Die WARRIORS OF RAS-Serie:

In dieser Serie erschienen Spiele wie KAIV, DUNZHIN, und so weiter. Sie sind jedoch nur dem zu empfehlen, der schon einmal Fantasy-Rollenspiele (ohne Computer) gespielt und viel Zeit und vor allem Geduld hat. Auf Grafik wird in diesen Spielen nicht viel Wert gelegt, das Spielerische dominiert.

Herstellerfirma: Screenplay.

TELENGARD:

Dieses Realtime-Abenteuer ist nur dem Profi zu empfehlen. Man muß sehr schnell denken, um im richtigen Augenblick die richtige Taste zu drücken. Beim Durchforschen der Dungeons stößt man oft auf Drachen und ähnliche Wesen, die sehr schwer zu besiegen sind.

Herstellerfirma: Avalon Hill.

__Angezeigte Daten__
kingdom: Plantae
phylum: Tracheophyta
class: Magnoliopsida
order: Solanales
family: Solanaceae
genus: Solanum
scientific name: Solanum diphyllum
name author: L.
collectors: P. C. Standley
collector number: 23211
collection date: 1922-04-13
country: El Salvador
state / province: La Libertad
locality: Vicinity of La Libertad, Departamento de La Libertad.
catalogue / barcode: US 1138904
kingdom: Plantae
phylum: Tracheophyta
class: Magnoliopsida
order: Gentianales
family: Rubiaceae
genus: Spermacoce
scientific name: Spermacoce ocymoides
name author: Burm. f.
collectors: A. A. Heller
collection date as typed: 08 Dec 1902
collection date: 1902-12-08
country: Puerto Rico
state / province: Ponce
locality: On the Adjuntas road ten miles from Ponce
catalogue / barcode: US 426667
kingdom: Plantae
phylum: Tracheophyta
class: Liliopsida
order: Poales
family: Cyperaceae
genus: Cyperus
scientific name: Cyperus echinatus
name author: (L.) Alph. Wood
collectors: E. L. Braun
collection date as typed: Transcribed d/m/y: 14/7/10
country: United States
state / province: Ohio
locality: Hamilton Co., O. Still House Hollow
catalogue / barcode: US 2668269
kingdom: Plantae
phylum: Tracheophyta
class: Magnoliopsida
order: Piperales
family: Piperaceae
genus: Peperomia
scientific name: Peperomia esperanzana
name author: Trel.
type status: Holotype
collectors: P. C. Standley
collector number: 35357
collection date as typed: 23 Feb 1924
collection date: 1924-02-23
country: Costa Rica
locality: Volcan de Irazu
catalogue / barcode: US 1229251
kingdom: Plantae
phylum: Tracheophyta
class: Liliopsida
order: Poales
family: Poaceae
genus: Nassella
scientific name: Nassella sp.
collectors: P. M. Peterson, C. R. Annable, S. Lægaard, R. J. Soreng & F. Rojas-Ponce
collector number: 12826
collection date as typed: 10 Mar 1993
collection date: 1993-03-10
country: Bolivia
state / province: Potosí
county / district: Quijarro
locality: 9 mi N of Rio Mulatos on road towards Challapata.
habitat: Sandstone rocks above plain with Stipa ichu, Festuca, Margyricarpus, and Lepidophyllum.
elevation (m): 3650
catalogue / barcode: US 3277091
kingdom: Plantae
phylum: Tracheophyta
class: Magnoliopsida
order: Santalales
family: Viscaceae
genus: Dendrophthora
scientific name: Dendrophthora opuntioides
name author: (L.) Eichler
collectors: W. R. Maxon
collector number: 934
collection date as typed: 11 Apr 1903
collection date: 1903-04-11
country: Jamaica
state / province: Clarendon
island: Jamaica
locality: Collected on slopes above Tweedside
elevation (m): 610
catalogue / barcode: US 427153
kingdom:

__Aufgabe A__
Nenne alle einzelnen Spieltitel, die der Text über Abenteuerspiele namentlich aufführt. Die Bezeichnung der Serie zählt nicht dazu.
__Aufgabe B__
Beantworte anhand des Textes über Abenteuerspiele diese Fragen:
(i) Welche Herstellerfirma steht bei der WARRIORS OF RAS-Serie?
(ii) Was dominiert in den Spielen dieser Serie?
(iii) Auf welche Wesen stößt man in TELENGARD beim Durchforschen der Dungeons oft?

__Richtige Lösung A__
KAIV, DUNZHIN, TELENGARD

__Richtige Lösung B__
(i) Screenplay
(ii) Das Spielerische
(iii) Auf Drachen und ähnliche Wesen